### What the exercise asks
Pull out each line in the rows below that contains the string "webp". Case counts, so copy only the lines where the letters match in case.

### Dataset extract
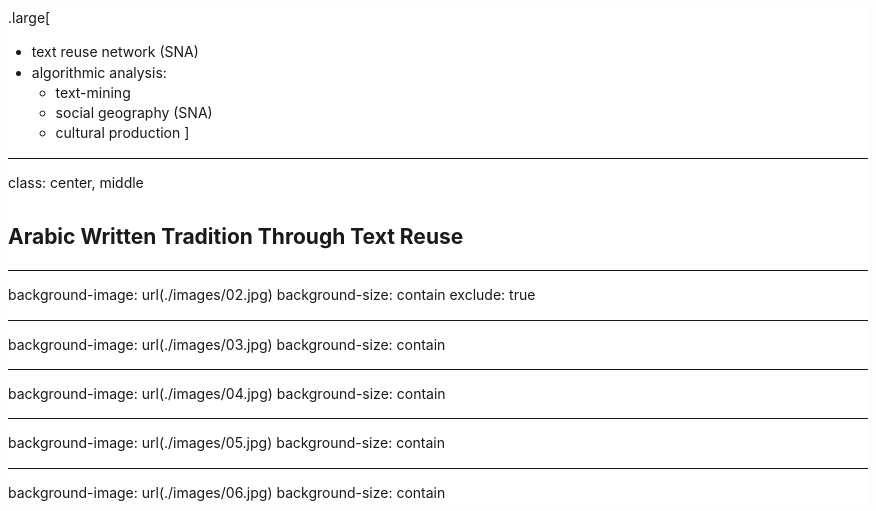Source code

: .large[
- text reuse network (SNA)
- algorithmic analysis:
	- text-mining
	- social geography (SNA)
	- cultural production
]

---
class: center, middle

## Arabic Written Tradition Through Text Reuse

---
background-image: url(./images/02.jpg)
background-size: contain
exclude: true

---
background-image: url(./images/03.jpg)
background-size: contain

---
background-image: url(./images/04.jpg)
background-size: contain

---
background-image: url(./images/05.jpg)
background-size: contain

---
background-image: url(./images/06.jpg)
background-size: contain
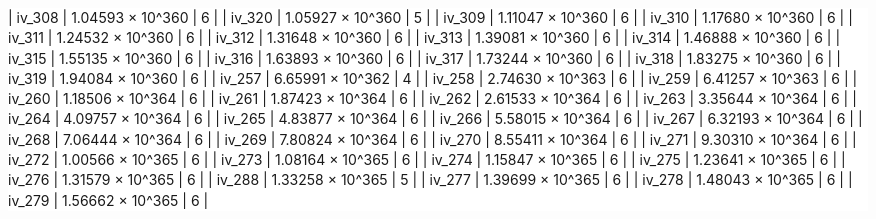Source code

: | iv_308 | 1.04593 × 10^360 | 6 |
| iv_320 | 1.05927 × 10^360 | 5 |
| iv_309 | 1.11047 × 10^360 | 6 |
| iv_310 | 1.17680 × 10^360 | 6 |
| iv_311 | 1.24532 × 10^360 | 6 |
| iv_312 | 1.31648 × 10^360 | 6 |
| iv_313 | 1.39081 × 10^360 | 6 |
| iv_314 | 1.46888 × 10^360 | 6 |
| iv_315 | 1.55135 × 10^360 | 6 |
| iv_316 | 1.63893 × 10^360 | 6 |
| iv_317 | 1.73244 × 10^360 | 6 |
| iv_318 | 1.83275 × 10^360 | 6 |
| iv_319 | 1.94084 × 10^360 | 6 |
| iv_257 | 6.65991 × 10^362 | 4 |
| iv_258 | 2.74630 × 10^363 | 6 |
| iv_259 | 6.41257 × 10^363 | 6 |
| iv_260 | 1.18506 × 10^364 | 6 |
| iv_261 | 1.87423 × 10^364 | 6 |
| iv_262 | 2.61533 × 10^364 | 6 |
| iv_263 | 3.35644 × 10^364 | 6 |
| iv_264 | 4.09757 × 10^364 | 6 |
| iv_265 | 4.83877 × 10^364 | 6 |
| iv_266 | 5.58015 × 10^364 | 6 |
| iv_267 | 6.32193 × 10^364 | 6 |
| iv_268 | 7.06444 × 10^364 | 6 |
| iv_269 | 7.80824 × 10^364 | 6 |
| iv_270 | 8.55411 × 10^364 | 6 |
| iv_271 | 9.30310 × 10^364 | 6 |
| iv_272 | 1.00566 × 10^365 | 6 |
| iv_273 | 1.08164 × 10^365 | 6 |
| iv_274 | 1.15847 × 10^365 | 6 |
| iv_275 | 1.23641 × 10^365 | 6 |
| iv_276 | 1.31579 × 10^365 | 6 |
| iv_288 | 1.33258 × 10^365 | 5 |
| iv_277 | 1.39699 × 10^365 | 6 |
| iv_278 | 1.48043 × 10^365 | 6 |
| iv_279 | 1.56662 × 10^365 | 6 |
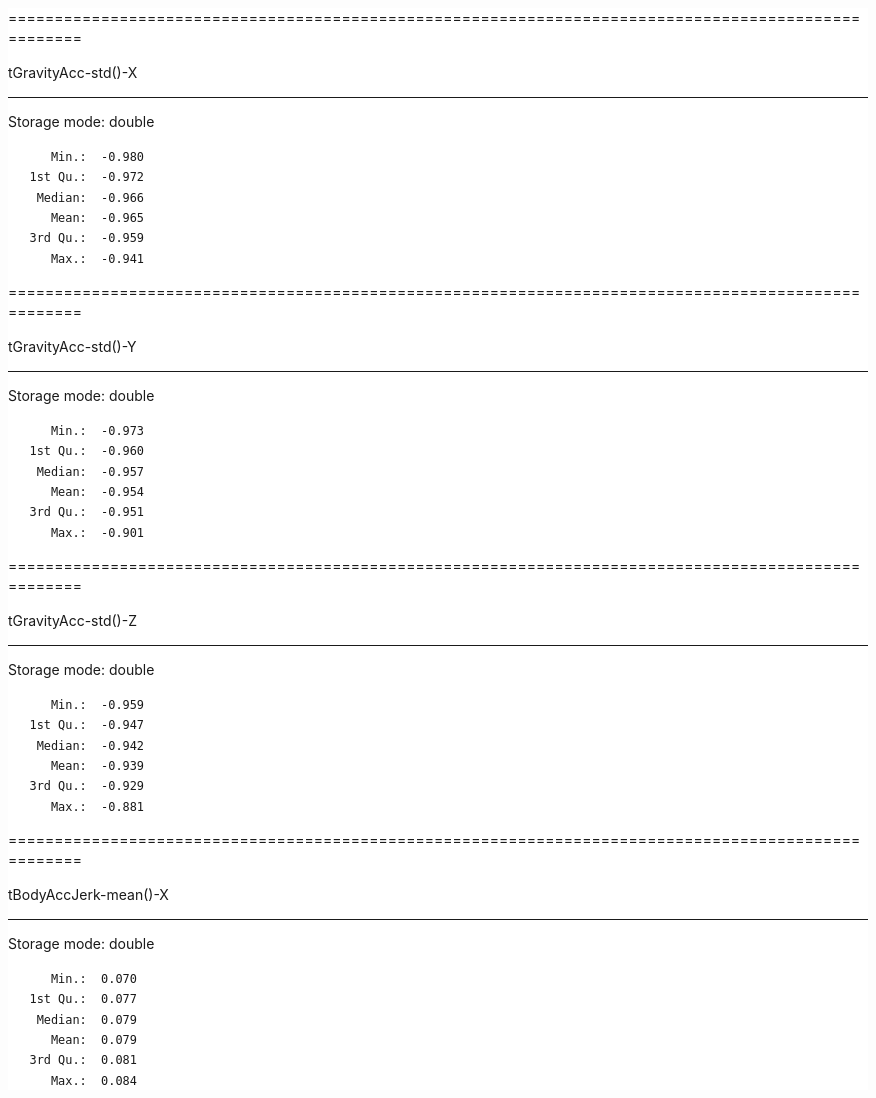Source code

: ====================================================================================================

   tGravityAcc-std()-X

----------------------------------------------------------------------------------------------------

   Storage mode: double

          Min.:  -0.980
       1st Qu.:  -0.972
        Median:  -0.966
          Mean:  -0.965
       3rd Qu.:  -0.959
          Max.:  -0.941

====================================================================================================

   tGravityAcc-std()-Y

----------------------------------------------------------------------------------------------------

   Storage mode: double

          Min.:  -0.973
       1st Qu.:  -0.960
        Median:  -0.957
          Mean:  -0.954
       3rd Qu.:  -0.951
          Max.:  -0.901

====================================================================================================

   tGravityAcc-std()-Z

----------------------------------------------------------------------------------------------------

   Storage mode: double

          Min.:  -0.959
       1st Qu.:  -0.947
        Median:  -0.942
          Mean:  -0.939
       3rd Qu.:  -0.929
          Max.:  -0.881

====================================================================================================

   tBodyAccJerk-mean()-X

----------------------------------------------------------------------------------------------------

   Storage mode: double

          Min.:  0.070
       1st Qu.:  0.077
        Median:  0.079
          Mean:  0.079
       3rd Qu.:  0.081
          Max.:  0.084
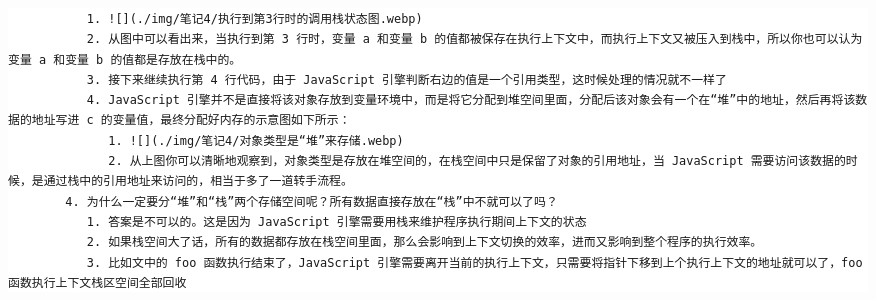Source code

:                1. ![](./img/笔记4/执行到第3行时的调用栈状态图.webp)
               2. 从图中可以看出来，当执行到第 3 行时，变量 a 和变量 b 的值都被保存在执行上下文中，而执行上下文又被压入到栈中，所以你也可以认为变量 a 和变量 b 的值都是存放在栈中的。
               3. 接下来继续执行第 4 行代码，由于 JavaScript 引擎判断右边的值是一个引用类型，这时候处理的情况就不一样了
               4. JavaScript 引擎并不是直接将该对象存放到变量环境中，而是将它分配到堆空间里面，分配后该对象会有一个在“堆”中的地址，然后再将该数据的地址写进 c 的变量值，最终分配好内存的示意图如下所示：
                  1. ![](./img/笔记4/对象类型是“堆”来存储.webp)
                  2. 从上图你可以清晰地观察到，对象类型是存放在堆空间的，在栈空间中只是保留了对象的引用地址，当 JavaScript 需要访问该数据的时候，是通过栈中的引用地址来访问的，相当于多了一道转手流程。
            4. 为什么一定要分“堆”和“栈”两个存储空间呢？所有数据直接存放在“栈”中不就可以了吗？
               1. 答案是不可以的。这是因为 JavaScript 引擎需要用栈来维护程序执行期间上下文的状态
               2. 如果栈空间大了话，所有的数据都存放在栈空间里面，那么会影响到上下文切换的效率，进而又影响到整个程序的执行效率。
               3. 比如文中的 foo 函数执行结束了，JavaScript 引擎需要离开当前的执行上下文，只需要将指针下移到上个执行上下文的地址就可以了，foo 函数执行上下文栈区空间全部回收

### Response to this task
:                1. ![](./img/笔记4/执行到第3行时的调用栈状态图.webp)
                  1. ![](./img/笔记4/对象类型是“堆”来存储.webp)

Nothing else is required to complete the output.